Yes my plugin is still under development and I have yet to handle certificate renewal. But you should not have to let all the domains in dokku domains once you have your certificate.

For the redirect not working on the https link it might just be some precedence rule or something like that.

The http redirect rule takes precedence over the previous one, so the https one should too.

Anyway, I'll test!

I am interested in setting up the exact same thing as OP but in reverse (www.domain.com -> domain.com, always https). @marvinroger have you had any luck getting this to work as you wanted since December?

@josegonzalez the issue we are currently commenting on is part of the repo you just linked to.

I'm asking @marvinroger, creator of this issue, if he's had any success with his case.

Shit lol I thought this was the core dokku repo. My bad :(

😉

It look like domain.com -> www.domain.com is working for us using this plugin!

I was able to make it work, but I don't remember how. Let me check my server, within a couple of hours.

@ngoldman forget what I just said: I was not able to make the https redirect work so as a workaround I handled the redirection in my application's code.

@parherman does it work for you with SSL enabled?

@marvinroger Yes, and this is generated in app/nginx.conf:

server {
  listen      [::]:443 ssl spdy;
  listen      443 ssl spdy;
  server_name domain.com;
ssl_certificate     /home/dokku/app/tls/server.crt;
ssl_certificate_key /home/dokku/app/tls/server.key;

  keepalive_timeout   70;
  add_header          Alternate-Protocol  443:npn-spdy/2;

  return 301 $scheme://www.domain.com$request_uri;
}

I have another app where the SSL redirect is not generated, but it turns out that I actually do not have a certificate for domain2.com, only www.domain2.com

My certificate is valid for both domain.com and www.domain.com, so this is not the issue here...

Alright, it works now. @ngoldman, you said you had the exact same setup as me in reverse. So I guess:

  • You want www.domain.com -> domain.com
  • You use Let's Encrypt for the domain and the subdomain, so you need to have www and the root domain into dokku domains

As @Flink said:

you should not have to let all the domains in dokku domains once you have your certificate

The problem I mentioned in the first post is indeed happening when the origin domain is both configured as a domain and as a redirect. To solve this:

  1. Configure your app to use domain.com only
  2. Configure your redirect from www.domain.com -> domain.com
  3. When you want to renew your certificate, just add www.domain.com to the domains of your app, renew your certificate, and remove it. So your crontab will look like:
@monthly dokku domains:add myapp www.domain.com; dokku letsencrypt myapp; dokku domains:remove myapp www.domain.com

So in our case, the problem is not with the redirect plugin, but with the Let's Encrypt plugin.

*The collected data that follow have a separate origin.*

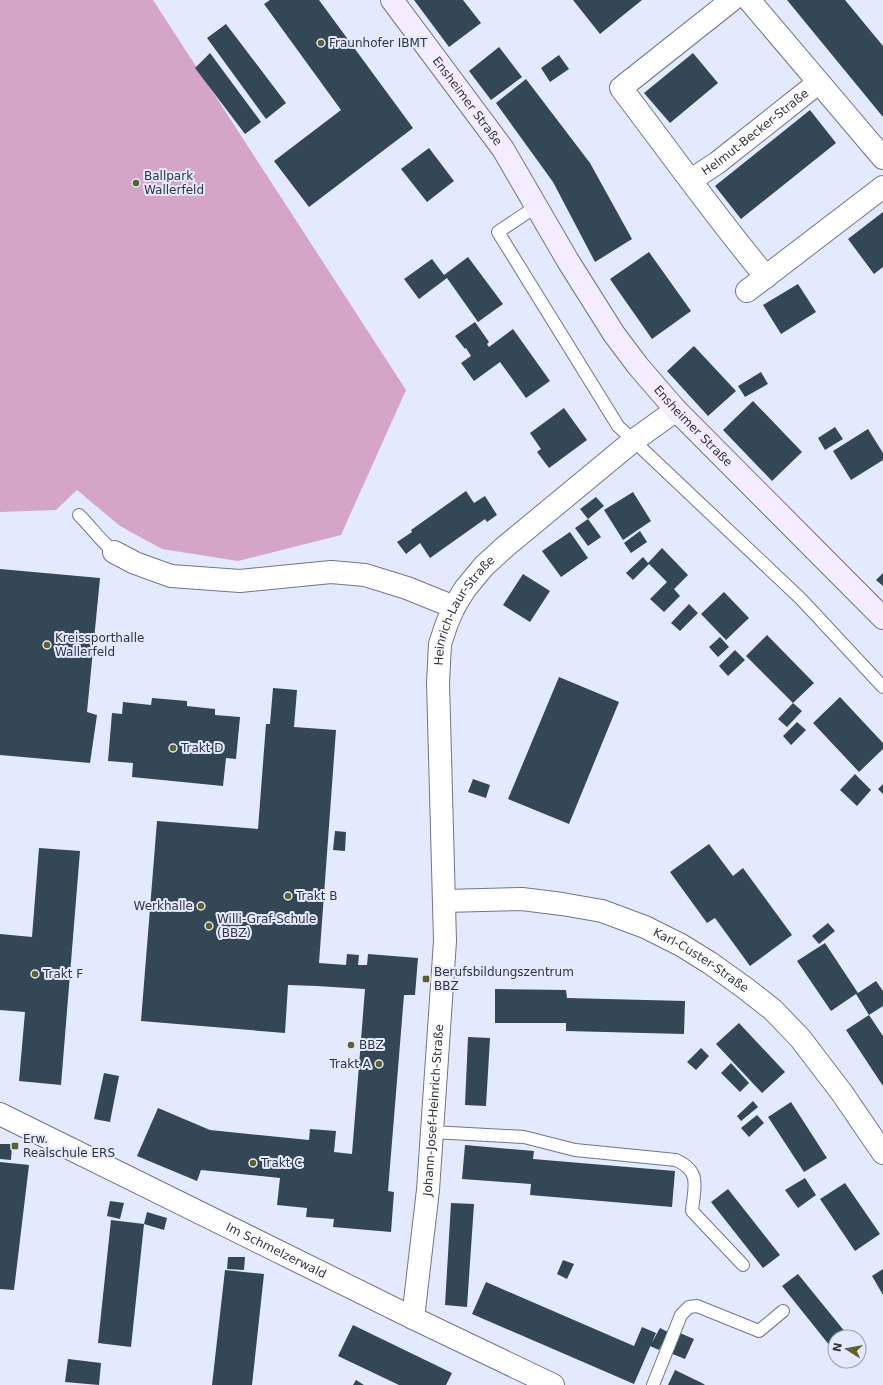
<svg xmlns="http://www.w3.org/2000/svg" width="883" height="1385" font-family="'DejaVu Sans',sans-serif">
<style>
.green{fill:#d5a5c8}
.building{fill:#334755}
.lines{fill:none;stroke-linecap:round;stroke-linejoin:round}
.lane-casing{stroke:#6f768d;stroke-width:14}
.street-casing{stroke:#6f768d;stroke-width:24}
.secondary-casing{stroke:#6f768d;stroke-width:24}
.lane{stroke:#fff;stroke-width:12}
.street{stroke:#fff;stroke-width:22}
.secondary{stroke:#f4ecff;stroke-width:22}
.poi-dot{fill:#5e5f2c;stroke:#e3eafe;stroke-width:1.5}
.labels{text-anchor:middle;stroke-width:4;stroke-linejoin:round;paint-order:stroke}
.poi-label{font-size:12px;fill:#31343e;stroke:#e3eafe;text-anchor:start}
.street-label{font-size:12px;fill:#31343e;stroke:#e3eafe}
</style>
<rect width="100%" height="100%" fill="#e3eafe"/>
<!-- green -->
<path class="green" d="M 0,0 L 153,0 L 406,390 L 341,535 L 238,561 L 162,549 L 120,526 L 77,490 L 56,510 L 0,512 Z"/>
<!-- building -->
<path class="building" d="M 270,0 L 319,0 L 413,128 L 309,207 L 274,161 L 341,110 L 264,4 Z
M 414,0 L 463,0 L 481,23 L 449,47 Z
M 573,0 L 642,0 L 600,34 Z
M 787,0 L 845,0 L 883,46 L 883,117 Z
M 226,24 L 286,103 L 266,119 L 207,38 Z
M 499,47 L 522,77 L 491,100 L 469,71 Z
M 210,53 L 261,122 L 245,134 L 195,68 Z
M 693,53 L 718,83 L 670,123 L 644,93 Z
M 559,55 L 569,69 L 550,82 L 541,68 Z
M 526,79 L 590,163 L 632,239 L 595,262 L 553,182 L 496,103 Z
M 810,110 L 836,143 L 741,219 L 715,186 Z
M 429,148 L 454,181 L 427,202 L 401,169 Z
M 883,212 L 883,267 L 874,274 L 848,239 Z
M 649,252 L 691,311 L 652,339 L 610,279 Z
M 468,257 L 503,304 L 478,322 L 447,278 L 419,299 L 404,279 L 432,259 L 444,275 Z
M 798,284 L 816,312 L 781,334 L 763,305 Z
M 475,322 L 489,342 L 487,344 L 489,347 L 513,329 L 550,381 L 526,398 L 500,362 L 474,381 L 461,363 L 471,356 L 466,348 L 465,349 L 455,336 Z
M 694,346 L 736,391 L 708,416 L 667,371 Z
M 761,372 L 768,384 L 745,397 L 738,386 Z
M 753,401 L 802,452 L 772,481 L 723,430 Z
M 564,408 L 587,440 L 549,468 L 537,452 L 541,449 L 530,433 Z
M 835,427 L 843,439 L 825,450 L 818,438 Z
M 868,429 L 883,453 L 883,460 L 851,480 L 833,451 Z
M 466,491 L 474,503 L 485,496 L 497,515 L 487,522 L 485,519 L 430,558 L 420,543 L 406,554 L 397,542 L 412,532 L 411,530 Z
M 633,492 L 651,521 L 623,540 L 604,510 Z
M 596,497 L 604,506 L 588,519 L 580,509 Z
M 588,519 L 601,537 L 588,546 L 575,528 Z
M 640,531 L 647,542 L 631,553 L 624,543 Z
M 570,532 L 588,558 L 561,577 L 542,551 Z
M 662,548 L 688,575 L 674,589 L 680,596 L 664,612 L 650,599 L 667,582 L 649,564 L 633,580 L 626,573 L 643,557 L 648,563 Z
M 0,569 L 100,578 L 87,712 L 97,715 L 90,763 L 0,755 Z
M 883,573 L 883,586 L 876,580 Z
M 523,574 L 550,591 L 530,622 L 503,605 Z
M 724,592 L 749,618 L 726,640 L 701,614 Z
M 689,604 L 698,613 L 680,631 L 671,623 Z
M 767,635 L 814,683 L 793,703 L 802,711 L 787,727 L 778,719 L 793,703 L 746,656 Z
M 720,637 L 729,647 L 718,657 L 709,647 Z
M 735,650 L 745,660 L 728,676 L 719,666 Z
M 559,677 L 619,702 L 569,824 L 508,799 Z
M 273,688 L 297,690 L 294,727 L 336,730 L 319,963 L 346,965 L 347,954 L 359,955 L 358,965 L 367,965 L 368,954 L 418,958 L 415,995 L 404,995 L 388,1191 L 394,1192 L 391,1232 L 333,1227 L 334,1219 L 306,1217 L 307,1208 L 277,1205 L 280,1178 L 201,1170 L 197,1181 L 137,1156 L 158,1108 L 210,1130 L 309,1140 L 310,1129 L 336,1131 L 334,1152 L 352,1154 L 365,989 L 317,986 L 288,985 L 285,1033 L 141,1021 L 157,821 L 258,829 L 266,724 L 270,724 Z
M 840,697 L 883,743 L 883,749 L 859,772 L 813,723 Z
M 152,698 L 187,701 L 187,706 L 215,709 L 215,715 L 240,717 L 236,759 L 226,758 L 223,786 L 132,777 L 133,763 L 108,761 L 112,713 L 122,714 L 123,702 L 151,705 Z
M 797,722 L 806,730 L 791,745 L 783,736 Z
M 855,774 L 871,790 L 857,806 L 840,790 Z
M 473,779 L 490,785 L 486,798 L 468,792 Z
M 883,784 L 883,794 L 878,789 Z
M 335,831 L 346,832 L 345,851 L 333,850 Z
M 709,844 L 733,876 L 743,868 L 792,935 L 750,966 L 715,918 L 707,923 L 670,872 Z
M 39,848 L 80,851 L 61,1085 L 19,1081 L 25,1012 L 0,1010 L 0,934 L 32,937 Z
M 828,923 L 835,931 L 819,944 L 812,936 Z
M 825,943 L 858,993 L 876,981 L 883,991 L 883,1006 L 869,1015 L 856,994 L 831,1011 L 797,961 Z
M 495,989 L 566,990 L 567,998 L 685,1001 L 684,1034 L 566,1031 L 566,1023 L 495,1023 Z
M 869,1015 L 883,1036 L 883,1086 L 846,1030 Z
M 739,1023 L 785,1072 L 762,1093 L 716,1044 Z
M 468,1037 L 490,1038 L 486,1106 L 465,1105 Z
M 701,1048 L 709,1056 L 696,1070 L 687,1062 Z
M 731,1063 L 749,1083 L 740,1092 L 721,1073 Z
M 104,1073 L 119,1076 L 110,1122 L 94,1119 Z
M 753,1101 L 758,1107 L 741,1121 L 737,1116 Z
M 791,1102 L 827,1158 L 804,1172 L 768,1117 Z
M 757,1115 L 764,1123 L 749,1137 L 741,1128 Z
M 0,1144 L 12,1144 L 11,1160 L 0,1159 Z
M 465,1145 L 534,1151 L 533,1159 L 675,1171 L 672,1207 L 530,1195 L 531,1184 L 462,1179 Z
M 0,1162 L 29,1165 L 14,1290 L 0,1289 Z
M 805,1178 L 816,1195 L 798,1208 L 785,1190 Z
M 845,1183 L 880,1234 L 855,1251 L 820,1199 Z
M 728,1189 L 780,1255 L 763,1268 L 711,1202 Z
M 110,1201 L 124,1203 L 120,1219 L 107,1216 Z
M 451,1203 L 474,1204 L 467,1307 L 445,1305 Z
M 147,1212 L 167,1218 L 164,1230 L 144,1224 Z
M 111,1220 L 144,1224 L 131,1347 L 98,1343 Z
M 228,1257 L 245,1257 L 244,1270 L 227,1269 Z
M 563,1260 L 574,1264 L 567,1279 L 557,1274 Z
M 883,1269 L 883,1295 L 872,1276 Z
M 225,1270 L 264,1274 L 252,1385 L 212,1385 Z
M 798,1274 L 846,1333 L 841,1337 L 835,1337 L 835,1342 L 830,1346 L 782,1286 Z
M 486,1282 L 634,1346 L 642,1327 L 656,1333 L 634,1384 L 472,1314 Z
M 353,1325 L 452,1373 L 446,1385 L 399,1385 L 338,1356 Z
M 660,1328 L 668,1332 L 659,1350 L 650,1346 Z
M 680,1333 L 694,1339 L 685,1359 L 670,1353 Z
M 68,1359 L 101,1363 L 99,1385 L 65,1382 Z
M 675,1370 L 702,1383 L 705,1385 L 668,1385 Z
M 356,1380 L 364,1385 L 353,1385 Z"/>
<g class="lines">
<defs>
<path id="lane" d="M 537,206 L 498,232 L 618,426 L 801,599 L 883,687
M 79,515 C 91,527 101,541 114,552
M 432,1132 L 524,1137 L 575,1150 L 676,1160 C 702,1172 694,1187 692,1211 L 743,1265
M 653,1385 L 681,1315 L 689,1307 L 697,1306 L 759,1331 L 783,1311"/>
<g id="street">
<path d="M 732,0 L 621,88 C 669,151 715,216 766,277"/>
<path d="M 749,0 L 883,158"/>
<path id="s1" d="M 691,180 L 717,163 L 818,83"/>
<path d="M 747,291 L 883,187"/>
<path d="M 114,552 L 135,563 L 171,576 L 240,581 L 331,572 L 365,575 L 407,588 L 454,607"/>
<path id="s2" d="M 445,901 L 522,899 L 562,904 L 602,911 L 645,927 L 681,945 L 710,963 L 745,988 L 773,1010 L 800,1038 L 842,1093 L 883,1153"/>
<path id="s3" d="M 0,1114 L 413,1318 L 553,1385"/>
<path id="s4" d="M 413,1318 L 428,1190 L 445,941 L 438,682 L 440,644 L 447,623 L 454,607 L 465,589 L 484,566 L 506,546 L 633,441 L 676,410"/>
</g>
<g id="secondary">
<path id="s5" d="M 392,0 L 503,149 L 568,261 L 614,334 L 638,366 L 676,410 L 883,618"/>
</g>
</defs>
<!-- lane casing -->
<use href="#lane" class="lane-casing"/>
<!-- street casing -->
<use href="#street" class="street-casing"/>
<!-- secondary casing -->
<use href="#secondary" class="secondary-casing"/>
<!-- lane -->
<use href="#lane" class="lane"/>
<!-- street -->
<use href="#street" class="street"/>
<!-- secondary -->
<use href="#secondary" class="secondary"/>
</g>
<!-- markers -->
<g class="poi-dot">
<circle cx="321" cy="43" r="4"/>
<circle cx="136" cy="183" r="4"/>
<circle cx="47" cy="645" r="4"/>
<circle cx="173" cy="748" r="4"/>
<circle cx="288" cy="896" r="4"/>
<circle cx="201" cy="906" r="4"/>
<circle cx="209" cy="926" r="4"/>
<circle cx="35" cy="974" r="4"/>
<rect x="422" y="975" width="8" height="8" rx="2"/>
<circle cx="351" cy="1045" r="4"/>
<circle cx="379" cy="1064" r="4"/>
<rect x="11" y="1142" width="8" height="8" rx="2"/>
<circle cx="253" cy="1163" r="4"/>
</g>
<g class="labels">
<!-- poi labels -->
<g class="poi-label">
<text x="329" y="47">Fraunhofer IBMT</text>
<text x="144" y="180">Ballpark<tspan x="144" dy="14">Wallerfeld</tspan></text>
<text x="55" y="642">Kreissporthalle<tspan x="55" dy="14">Wallerfeld</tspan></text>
<text x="181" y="752">Trakt D</text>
<text x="296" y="900">Trakt B</text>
<text x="193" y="910" text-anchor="end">Werkhalle</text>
<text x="217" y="923">Willi-Graf-Schule<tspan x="217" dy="14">(BBZ)</tspan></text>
<text x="434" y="976">Berufsbildungszentrum<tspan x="434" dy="14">BBZ</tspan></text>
<text x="43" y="978">Trakt F</text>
<text x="359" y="1049">BBZ</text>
<text x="371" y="1068" text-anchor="end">Trakt A</text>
<text x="23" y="1143">Erw.<tspan x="23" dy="14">Realschule ERS</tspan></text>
<text x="261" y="1167">Trakt C</text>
</g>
<!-- street labels -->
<g class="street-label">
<text dy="4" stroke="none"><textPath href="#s5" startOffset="126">Ensheimer Straße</textPath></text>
<text dy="4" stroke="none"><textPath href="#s1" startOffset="80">Helmut-Becker-Straße</textPath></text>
<text dy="4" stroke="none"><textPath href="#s5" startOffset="523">Ensheimer Straße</textPath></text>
<text dy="4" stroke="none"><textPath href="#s4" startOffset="716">Heinrich-Laur-Straße</textPath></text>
<text dy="4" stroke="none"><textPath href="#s2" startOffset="269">Karl-Custer-Straße</textPath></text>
<text dy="4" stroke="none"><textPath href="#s4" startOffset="209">Johann-Josef-Heinrich-Straße</textPath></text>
<text dy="4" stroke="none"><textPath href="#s3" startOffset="308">Im Schmelzerwald</textPath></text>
</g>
</g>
<!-- north arrow -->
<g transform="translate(847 1349) rotate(281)"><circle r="19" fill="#e3eafe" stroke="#9ca1b1"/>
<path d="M0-3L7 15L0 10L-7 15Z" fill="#5e5f2c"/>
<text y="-6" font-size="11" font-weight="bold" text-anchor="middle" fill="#31343e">N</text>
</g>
</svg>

It would be cool if the Let's Encrypt plugin could also request a certificate for the redirect domains. It was talked about in dokku/dokku-letsencrypt#21 but unfortunately it won't be done. So you will have to use the workaround I've described above.

@ngoldman if you agree, and if it works for you, I guess I can close this issue?

@marvinroger makes sense to me, thanks so much for taking the time to explain!

You welcome! Closing the issue, as this is not related to dokku-redirect.